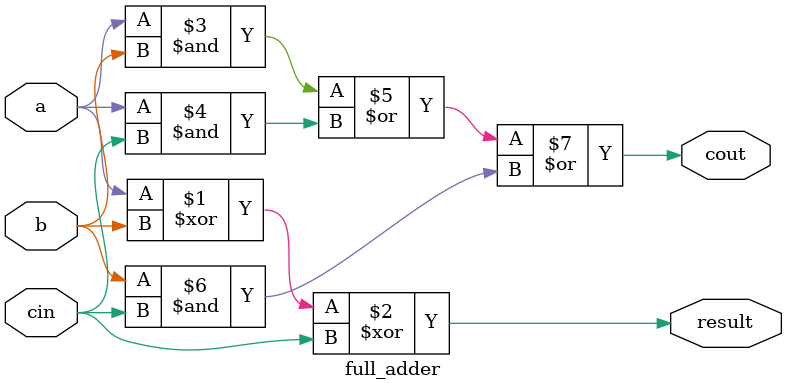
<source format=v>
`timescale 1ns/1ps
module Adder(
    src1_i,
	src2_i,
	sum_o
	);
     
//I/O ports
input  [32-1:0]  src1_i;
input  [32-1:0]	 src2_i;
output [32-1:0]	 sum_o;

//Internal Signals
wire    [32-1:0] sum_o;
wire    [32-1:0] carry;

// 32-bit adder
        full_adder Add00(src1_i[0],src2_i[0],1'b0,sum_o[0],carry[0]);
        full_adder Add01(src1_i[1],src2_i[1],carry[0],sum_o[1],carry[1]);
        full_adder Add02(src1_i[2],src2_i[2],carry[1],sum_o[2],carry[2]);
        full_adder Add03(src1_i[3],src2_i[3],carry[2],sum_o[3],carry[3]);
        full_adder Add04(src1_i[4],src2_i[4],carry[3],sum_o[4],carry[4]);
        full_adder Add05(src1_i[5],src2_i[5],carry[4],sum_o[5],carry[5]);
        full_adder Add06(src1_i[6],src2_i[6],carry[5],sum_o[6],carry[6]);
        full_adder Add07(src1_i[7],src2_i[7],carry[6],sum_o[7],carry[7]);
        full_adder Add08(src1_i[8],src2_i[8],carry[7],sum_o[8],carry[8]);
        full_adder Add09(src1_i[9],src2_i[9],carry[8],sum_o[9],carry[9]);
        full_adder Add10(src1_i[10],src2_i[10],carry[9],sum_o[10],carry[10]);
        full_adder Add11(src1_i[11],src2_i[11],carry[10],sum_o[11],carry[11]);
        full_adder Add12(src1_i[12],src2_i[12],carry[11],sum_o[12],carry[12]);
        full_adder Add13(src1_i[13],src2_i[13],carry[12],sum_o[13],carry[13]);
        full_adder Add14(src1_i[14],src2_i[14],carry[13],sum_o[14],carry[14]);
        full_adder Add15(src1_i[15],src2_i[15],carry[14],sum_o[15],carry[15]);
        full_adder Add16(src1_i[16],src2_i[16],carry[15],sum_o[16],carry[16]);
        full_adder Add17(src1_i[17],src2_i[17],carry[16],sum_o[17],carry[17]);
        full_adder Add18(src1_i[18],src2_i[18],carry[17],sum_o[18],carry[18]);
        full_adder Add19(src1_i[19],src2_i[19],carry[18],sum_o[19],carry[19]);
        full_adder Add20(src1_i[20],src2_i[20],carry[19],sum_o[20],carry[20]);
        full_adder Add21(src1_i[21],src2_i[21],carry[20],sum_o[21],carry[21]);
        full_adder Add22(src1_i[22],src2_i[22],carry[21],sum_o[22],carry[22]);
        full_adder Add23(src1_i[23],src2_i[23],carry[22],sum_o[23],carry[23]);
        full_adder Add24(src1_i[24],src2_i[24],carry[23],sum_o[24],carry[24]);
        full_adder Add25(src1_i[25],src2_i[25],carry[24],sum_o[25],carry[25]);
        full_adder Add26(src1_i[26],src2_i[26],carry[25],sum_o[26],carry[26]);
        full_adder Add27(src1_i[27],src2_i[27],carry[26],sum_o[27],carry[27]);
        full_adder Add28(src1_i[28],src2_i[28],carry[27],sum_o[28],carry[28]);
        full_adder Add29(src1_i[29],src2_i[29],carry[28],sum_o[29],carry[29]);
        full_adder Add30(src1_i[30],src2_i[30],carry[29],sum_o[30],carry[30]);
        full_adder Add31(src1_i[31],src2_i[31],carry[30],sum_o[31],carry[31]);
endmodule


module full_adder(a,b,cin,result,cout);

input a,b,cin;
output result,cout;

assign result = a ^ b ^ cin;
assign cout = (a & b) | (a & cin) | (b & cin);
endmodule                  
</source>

---

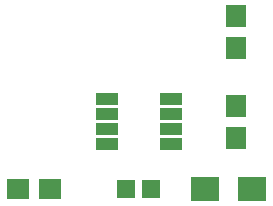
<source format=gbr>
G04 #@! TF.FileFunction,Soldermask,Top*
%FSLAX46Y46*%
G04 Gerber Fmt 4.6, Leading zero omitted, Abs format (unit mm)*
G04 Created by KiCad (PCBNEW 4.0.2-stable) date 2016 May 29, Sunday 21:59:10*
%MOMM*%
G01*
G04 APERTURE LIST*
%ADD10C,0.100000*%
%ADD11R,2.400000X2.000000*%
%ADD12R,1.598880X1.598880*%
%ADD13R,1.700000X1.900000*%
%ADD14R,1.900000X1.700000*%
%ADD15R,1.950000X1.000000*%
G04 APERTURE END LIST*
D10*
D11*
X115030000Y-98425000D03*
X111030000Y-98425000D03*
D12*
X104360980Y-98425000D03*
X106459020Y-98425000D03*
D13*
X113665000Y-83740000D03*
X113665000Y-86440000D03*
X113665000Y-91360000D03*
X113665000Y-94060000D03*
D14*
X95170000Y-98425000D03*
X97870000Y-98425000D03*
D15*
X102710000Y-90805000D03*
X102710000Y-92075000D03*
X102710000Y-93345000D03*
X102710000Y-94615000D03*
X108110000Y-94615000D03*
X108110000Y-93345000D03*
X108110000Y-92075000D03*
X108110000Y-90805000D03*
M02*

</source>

--

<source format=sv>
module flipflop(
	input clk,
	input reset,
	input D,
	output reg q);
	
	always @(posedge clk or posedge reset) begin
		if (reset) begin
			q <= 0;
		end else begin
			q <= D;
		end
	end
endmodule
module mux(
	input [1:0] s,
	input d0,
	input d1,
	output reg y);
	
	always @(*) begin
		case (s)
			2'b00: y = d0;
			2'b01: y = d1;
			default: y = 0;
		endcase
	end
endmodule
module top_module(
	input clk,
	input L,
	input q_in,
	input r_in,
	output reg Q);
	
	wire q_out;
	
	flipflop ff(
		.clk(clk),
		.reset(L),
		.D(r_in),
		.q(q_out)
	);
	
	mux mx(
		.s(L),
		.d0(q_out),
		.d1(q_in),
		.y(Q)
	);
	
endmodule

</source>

* [Instructions for the task]: Looking at the data above, show all lines where the word "output" occurs.

* [Answer space]:
output [32-1:0]	 sum_o;
output result,cout;
	output reg q);
	output reg y);
	output reg Q);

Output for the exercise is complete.